The LLMEvaluator Class
This class handles the logic for loading and generating text with the language model.
Core Properties
@Observable
@MainActor
class LLMEvaluator {
var running = false
var output = ""
var modelInfo = ""
var stat = ""
let modelConfiguration = ModelConfiguration.phi3_5_4bit
/// parameters controlling the output
let generateParameters = GenerateParameters(temperature: 0.6)
let maxTokens = 240
/// update the display every N tokens -- 4 looks like it updates continuously
/// and is low overhead. observed ~15% reduction in tokens/s when updating
/// on every token
let displayEveryNTokens = 4
enum LoadState {
case idle
case loaded(ModelContainer)
}
var loadState = LoadState.idle
This code snippet:
- Tracks the model state and output.
- Configures the model (phi3_5_4bit).
Loading the Model (if required)
/// load and return the model -- can be called
/// multiple times, subsequent calls will
/// just return the loaded model
func load() async throws -> ModelContainer {
switch loadState {
case .idle:
MLX.GPU.set(cacheLimit: 20 * 1024 * 1024)
let modelContainer =
try await LLM.loadModelContainer(configuration: modelConfiguration) {
[modelConfiguration] progress in
Task { @MainActor in
self.modelInfo = "Downloading \(modelConfiguration.name): \(Int(prog\
ress.fractionCompleted * 100))%"
}
}
self.modelInfo = "Loaded \(modelConfiguration.id). Weights: \(numParams / (1\
024*1024))M"
loadState = .loaded(modelContainer)
return modelContainer
case .loaded(let modelContainer):
return modelContainer
}
}
This code snippet:
- Downloads and caches the model.
- Updates modelInfo during the download.
Generating Output
func generate(prompt: String) async {
guard !running else { return }
running = true
self.output = ""
do {
let modelContainer = try await load()
let messages = [["role": "user", "content": prompt]]

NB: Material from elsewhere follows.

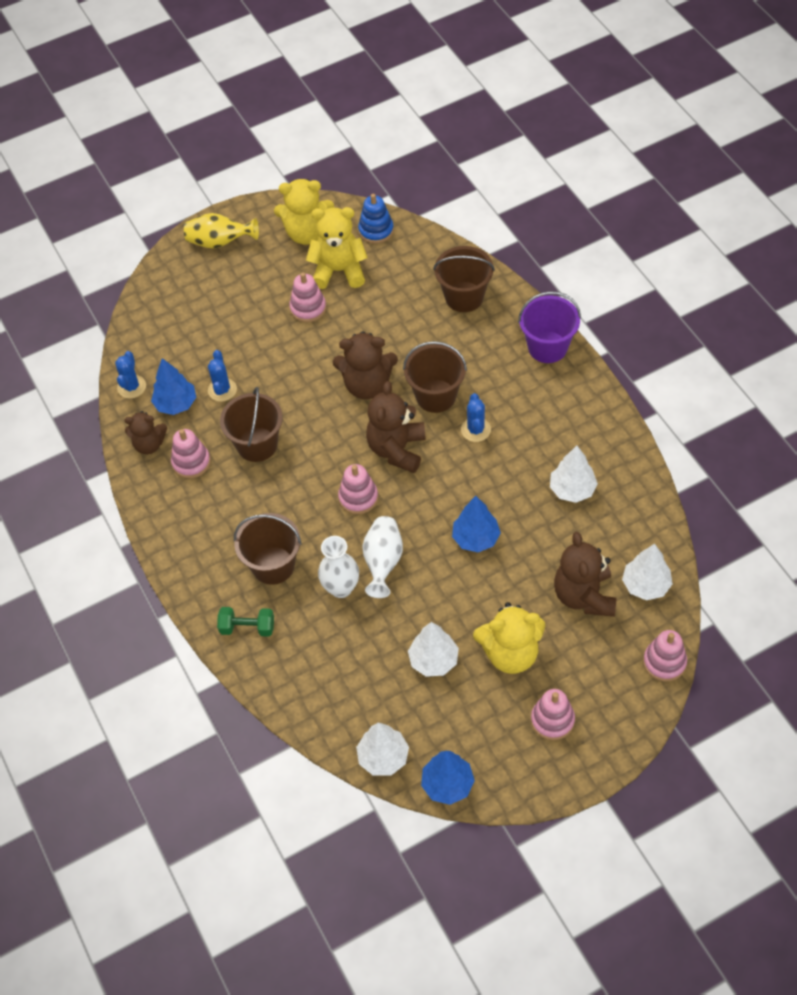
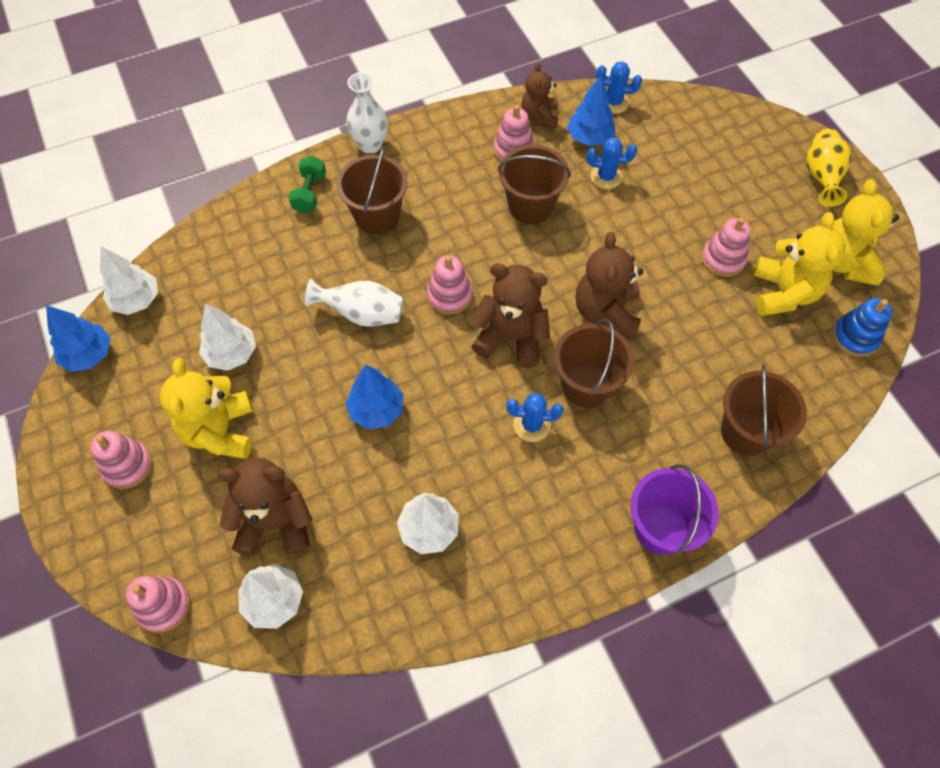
camera: 90 degrees right, 5 degrees up
white vase [318,536,359,598] -> white vase moved to [346,72,388,154]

let promptTokens = try await modelContainer.perform { _, tokenizer in
try tokenizer.applyChatTemplate(messages: messages)
}
let result = await modelContainer.perform { model, tokenizer in
LLM.generate(
promptTokens: promptTokens,
parameters: generateParameters, model: model,
tokenizer: tokenizer,
extraEOSTokens: modelConfiguration.extraEOSTokens
) { tokens in
if tokens.count % displayEveryNTokens == 0 {
let text = tokenizer.decode(tokens: tokens)
Task { @MainActor in
self.output = text
}
}
if tokens.count >= maxTokens {
return .stop
} else {
return .more
}
}
}
} catch {
output = "Failed: \(error)"
}
running = false
}
}
This code snippet:
- Prepares the prompt for the model.
- Generates tokens and dynamically updates the view.
This program demonstrates how to integrate ML and UI components for interactive LLM-based applications in Swift.
This code example uses the MIT License so you can modify the example code if you need to write a combined SwiftUI GUI app that uses LLM-based text generation.